Last Friday week, I was on stage at the Bob Crow Education Centre in Doncaster doing a gig for the RMT as part of their summer festival when the news came through that Charles Horton had resigned. Celebrations ensued.
Horton, as long-suffering passengers and railway staff will know, was the boss of Govia Southern, the simultaneously vindictively and totally ineptly run government-backed franchise which Grayling and his minions earmarked to push through the driver-only train legislation so bitterly opposed by the RMT.
His stewardship was characterised by a loathsome combination of slavish kow-towing to government diktat and fetishised free market ideological dogmatism and utter contempt for the people who travel and work on the railway. Disabled people unable to get on trains, workers forced to give up their jobs due to the appalling service, commuters reduced to tears and the chaos of the new timetable the last straw. I live in West Sussex, I know.
It’s not just Horton but the entire management structure which needs to go and the rail system renationalised as soon as possible by an incoming Corbyn government.
From Doncaster’s afternoon gig I headed to the north east. I have had strong links with the area ever since the miners’ strike, having done loads of benefits there back in the day.

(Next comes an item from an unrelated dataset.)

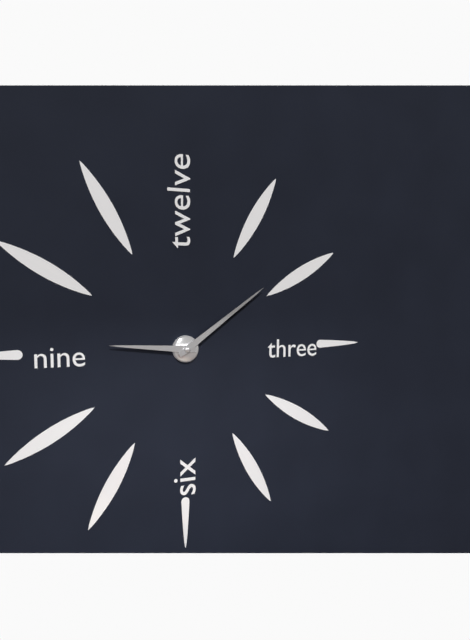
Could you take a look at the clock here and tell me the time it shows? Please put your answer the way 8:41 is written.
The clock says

Much-missed Durham Miners’ Association general secretary Davey Hopper not only invited me to perform at the Miners’ Gala but booked me as part of the entertainment for the gig held at Easington Colliery Club on the day of Thatcher’s funeral, one I'll never forget.

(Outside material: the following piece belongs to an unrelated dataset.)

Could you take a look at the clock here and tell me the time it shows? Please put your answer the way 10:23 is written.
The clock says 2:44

I started off in Darlington at the Quakerhouse, aptly named since the area, and the football team, celebrate their Quaker heritage. It was a lovely old pub in a historic area of the town and there was a fine and attentive audience. You could have heard a pin drop, but that certainly wasn’t true the following evening when I performed in a narrow alley next to the wonderfully titled Golden Smog micropub in Stockton. It was quite literally street poetry, and most certainly not preaching to the converted, but I won a decidedly non-literary crowd over and had a most enjoyable time.
And then to Sunderland. If Darlington has a proud Quaker history, Sunderland has a proud punk-rock one. The scene there has always been incredibly vibrant, with legendary venues like the Old 29, the Bunker and the Kazbah and bands such as Angelic Upstarts, Leatherface, Red Alert and the legendary Red London, whose first single I produced way back in 1982 and who had reformed especially to support me at a packed Sunday afternoon gig at the Museum Vaults.
They were brilliant, a soulful Clash with fine tunes and great lyrics and singer Patty Smith’s unique and melodic voice has if anything improved over the years. A lovely afternoon and great to see so many old friends again – especially my marra Ronnie Chambers, whose capacity for beer is even greater than mine. He demonstrated that two days running, which left me in a right state by Sunday night. I made the long journey back to Sussex on Monday and have been very restrained all week.
Today, I’m compering the Silk Mill Rally in Derby, an annual event which commemorates one of the first ever attempts in 1833 by organised labour to strike and turn their factories and workshops into worker’s co-ops.
Let’s celebrate our history, folks, we can learn so much from it. See you at Cathedral Green from 11am.